De la même manière que l’idéal sioniste promeut l’hébreu comme langue commune pour former une nation, la métamorphose du narrateur dans le roman s’opère par le changement de langue et le rapport des langues à la nature. Nous étudierons donc la création du nouvel être humain juif et son rapport à la terre en trois temps : d’abord à travers l’analyse de la langue comme lien entre les individus et point central de l’idéal sioniste; ensuite, nous étudierons la langue dans son lien aux plantes et à l’agriculture et, enfin, nous verrons en quoi la langue est géographique dans le roman.

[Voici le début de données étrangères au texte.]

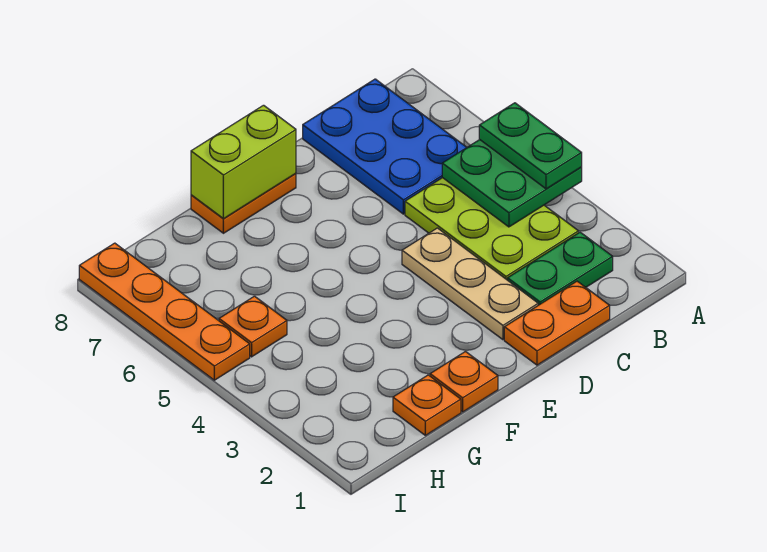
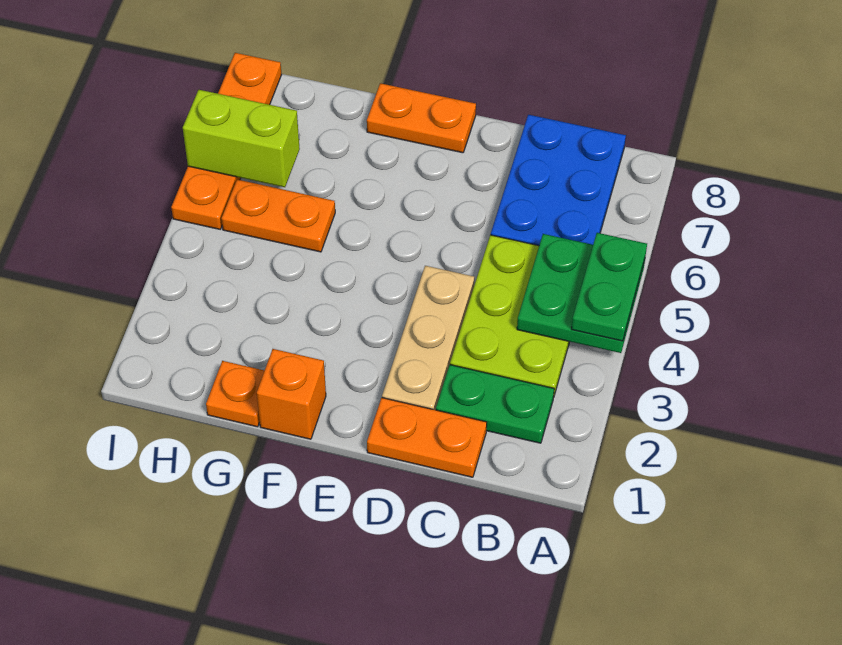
lime 1x2 brick [191,105,296,219] -> lime 1x2 brick moved to [183,90,300,187]
orange 1x1 plate [430,352,498,412] -> orange 1x1 brick [257,349,326,439]
orange 1x1 plate [219,296,287,357] -> orange 1x2 plate [221,179,335,252]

Le premier critère linguistique relié à l’idéal sioniste est l’unité de la langue. Cette unité est illustrée dans le texte par l’obligation de parler l’hébreu à la ferme :
Je demandai à l’infirmière de vérifier si le livre était dans la bibliothèque de son implantation. Elle me promit de le faire et m’annonça au bout de quelques jours qu’il n’y avait pas de livres en langue étrangère dans la bibliothèque. Les membres de sa coopérative avaient fait le serment en immigrant qu’ils ne parleraient et ne liraient d’autre langue que l’hébreu. (163)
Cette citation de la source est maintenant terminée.